**ENTRIES PROVIDED:**

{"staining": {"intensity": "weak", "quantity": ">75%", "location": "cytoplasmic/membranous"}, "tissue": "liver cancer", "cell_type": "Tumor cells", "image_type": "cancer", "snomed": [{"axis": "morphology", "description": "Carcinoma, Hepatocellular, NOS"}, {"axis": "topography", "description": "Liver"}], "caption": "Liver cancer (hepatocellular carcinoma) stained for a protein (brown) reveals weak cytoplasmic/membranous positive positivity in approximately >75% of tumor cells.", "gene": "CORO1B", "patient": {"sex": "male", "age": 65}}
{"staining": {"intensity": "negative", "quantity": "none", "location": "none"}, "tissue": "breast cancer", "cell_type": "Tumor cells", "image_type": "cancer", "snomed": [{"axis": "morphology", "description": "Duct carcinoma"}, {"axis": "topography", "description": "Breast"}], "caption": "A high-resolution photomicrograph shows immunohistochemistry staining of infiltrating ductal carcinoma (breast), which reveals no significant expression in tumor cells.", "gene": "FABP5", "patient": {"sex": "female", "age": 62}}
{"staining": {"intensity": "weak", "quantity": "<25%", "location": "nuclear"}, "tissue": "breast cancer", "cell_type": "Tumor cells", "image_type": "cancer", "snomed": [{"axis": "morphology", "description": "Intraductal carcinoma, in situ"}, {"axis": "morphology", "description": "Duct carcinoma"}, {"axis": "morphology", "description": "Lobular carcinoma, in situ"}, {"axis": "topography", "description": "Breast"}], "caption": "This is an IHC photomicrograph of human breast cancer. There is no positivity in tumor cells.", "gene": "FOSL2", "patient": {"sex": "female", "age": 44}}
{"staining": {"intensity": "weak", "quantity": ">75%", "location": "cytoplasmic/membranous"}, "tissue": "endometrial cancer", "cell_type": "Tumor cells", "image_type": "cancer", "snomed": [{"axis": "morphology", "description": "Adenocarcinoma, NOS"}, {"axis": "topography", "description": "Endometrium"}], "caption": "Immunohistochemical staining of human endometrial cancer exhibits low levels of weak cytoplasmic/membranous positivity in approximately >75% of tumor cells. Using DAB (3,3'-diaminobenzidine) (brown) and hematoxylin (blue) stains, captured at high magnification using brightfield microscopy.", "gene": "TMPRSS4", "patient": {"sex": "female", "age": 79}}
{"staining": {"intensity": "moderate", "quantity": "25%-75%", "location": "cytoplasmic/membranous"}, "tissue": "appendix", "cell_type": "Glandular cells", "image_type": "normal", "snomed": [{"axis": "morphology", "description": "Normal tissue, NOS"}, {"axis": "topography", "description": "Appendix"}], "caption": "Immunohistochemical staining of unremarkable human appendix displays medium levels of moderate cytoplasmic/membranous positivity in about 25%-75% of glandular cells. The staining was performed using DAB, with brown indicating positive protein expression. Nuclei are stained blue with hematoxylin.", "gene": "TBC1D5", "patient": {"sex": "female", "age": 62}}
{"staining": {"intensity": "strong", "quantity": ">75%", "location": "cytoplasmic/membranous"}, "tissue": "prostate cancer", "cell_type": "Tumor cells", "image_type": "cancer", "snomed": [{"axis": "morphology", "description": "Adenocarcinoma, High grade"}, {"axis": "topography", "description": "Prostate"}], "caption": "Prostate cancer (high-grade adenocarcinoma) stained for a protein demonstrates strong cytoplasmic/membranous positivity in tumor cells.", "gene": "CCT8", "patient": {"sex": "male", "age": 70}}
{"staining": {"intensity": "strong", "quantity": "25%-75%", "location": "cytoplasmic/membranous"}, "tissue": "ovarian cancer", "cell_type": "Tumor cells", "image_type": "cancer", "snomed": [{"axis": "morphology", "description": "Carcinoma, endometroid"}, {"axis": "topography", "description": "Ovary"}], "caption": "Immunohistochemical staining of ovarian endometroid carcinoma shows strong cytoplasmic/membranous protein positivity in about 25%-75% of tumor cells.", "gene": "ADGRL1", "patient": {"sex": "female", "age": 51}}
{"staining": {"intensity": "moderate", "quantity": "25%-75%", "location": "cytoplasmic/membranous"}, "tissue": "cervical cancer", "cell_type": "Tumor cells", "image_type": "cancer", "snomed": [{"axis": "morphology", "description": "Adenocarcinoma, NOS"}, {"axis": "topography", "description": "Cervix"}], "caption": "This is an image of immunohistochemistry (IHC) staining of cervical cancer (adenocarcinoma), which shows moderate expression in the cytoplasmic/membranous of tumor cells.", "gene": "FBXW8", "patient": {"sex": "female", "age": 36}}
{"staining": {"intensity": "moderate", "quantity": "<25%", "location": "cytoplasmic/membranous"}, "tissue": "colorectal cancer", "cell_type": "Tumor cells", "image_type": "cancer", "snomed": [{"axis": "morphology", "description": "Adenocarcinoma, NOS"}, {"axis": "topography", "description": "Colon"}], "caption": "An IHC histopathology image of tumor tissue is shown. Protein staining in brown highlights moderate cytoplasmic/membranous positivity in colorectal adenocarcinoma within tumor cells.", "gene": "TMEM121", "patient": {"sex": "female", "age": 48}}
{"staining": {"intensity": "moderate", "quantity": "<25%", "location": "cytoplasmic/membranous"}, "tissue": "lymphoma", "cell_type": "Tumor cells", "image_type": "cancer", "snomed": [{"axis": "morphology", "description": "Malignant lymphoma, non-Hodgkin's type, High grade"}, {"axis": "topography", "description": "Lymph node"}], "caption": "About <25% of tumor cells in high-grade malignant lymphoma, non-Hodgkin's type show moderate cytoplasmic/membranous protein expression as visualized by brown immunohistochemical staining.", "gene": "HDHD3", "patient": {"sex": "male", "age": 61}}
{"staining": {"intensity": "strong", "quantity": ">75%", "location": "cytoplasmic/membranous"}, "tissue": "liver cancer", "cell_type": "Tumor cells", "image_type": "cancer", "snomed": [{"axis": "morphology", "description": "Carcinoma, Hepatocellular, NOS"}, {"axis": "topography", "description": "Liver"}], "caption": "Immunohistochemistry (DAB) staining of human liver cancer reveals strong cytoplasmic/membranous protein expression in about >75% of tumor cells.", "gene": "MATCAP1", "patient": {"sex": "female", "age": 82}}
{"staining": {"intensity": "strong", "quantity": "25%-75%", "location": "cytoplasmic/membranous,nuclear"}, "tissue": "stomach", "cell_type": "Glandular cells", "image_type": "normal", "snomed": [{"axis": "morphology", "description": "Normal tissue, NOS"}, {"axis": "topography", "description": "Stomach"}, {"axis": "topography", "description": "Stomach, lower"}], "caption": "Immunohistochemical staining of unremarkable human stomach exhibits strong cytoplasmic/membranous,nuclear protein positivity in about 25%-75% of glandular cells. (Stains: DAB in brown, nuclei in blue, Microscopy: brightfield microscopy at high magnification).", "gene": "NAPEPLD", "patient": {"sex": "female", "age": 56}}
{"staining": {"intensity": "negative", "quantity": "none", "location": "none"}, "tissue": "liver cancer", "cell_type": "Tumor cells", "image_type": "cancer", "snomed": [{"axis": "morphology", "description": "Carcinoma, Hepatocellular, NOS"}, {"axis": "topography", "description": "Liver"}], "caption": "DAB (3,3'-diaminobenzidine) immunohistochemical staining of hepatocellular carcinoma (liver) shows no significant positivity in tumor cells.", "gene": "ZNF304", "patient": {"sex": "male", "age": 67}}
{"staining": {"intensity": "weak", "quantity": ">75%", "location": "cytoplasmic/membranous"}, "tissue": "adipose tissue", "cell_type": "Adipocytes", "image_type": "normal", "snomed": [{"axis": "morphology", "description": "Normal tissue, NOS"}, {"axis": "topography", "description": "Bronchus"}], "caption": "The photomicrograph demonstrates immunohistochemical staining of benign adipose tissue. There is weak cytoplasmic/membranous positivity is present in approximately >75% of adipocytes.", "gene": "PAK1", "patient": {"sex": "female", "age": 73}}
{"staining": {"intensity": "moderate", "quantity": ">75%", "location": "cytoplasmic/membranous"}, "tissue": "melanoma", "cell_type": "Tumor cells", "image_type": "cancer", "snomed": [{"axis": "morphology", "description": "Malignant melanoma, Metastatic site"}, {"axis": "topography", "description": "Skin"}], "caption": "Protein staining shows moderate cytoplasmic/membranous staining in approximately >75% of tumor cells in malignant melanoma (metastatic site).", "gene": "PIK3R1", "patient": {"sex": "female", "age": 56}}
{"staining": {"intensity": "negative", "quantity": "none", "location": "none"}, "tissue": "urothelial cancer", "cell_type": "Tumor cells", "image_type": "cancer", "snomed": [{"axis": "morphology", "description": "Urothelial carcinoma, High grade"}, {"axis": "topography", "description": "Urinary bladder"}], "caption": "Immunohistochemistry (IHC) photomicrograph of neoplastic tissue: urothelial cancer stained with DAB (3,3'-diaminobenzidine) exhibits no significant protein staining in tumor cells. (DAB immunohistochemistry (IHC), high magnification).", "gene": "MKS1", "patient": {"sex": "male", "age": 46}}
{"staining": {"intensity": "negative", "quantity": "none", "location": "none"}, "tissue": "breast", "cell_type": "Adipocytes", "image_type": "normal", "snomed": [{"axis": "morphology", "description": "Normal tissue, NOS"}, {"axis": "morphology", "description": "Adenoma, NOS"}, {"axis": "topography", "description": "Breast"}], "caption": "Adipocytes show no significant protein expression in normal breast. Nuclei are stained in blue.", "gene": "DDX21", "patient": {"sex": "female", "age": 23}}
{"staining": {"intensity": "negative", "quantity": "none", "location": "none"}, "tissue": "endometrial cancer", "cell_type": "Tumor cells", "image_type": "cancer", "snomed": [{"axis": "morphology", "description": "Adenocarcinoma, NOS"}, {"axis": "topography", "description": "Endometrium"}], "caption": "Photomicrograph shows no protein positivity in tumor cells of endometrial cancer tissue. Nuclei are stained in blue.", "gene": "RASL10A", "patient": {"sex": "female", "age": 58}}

**TASK DETAILS:** Could you retype exactly the lines above, starting at the line that contains "unremarkable human stomach" and ending at the line that contains "photomicrograph demonstrates immunohistochemical", and nothing more?

**TASK OUTPUT:**
{"staining": {"intensity": "strong", "quantity": "25%-75%", "location": "cytoplasmic/membranous,nuclear"}, "tissue": "stomach", "cell_type": "Glandular cells", "image_type": "normal", "snomed": [{"axis": "morphology", "description": "Normal tissue, NOS"}, {"axis": "topography", "description": "Stomach"}, {"axis": "topography", "description": "Stomach, lower"}], "caption": "Immunohistochemical staining of unremarkable human stomach exhibits strong cytoplasmic/membranous,nuclear protein positivity in about 25%-75% of glandular cells. (Stains: DAB in brown, nuclei in blue, Microscopy: brightfield microscopy at high magnification).", "gene": "NAPEPLD", "patient": {"sex": "female", "age": 56}}
{"staining": {"intensity": "negative", "quantity": "none", "location": "none"}, "tissue": "liver cancer", "cell_type": "Tumor cells", "image_type": "cancer", "snomed": [{"axis": "morphology", "description": "Carcinoma, Hepatocellular, NOS"}, {"axis": "topography", "description": "Liver"}], "caption": "DAB (3,3'-diaminobenzidine) immunohistochemical staining of hepatocellular carcinoma (liver) shows no significant positivity in tumor cells.", "gene": "ZNF304", "patient": {"sex": "male", "age": 67}}
{"staining": {"intensity": "weak", "quantity": ">75%", "location": "cytoplasmic/membranous"}, "tissue": "adipose tissue", "cell_type": "Adipocytes", "image_type": "normal", "snomed": [{"axis": "morphology", "description": "Normal tissue, NOS"}, {"axis": "topography", "description": "Bronchus"}], "caption": "The photomicrograph demonstrates immunohistochemical staining of benign adipose tissue. There is weak cytoplasmic/membranous positivity is present in approximately >75% of adipocytes.", "gene": "PAK1", "patient": {"sex": "female", "age": 73}}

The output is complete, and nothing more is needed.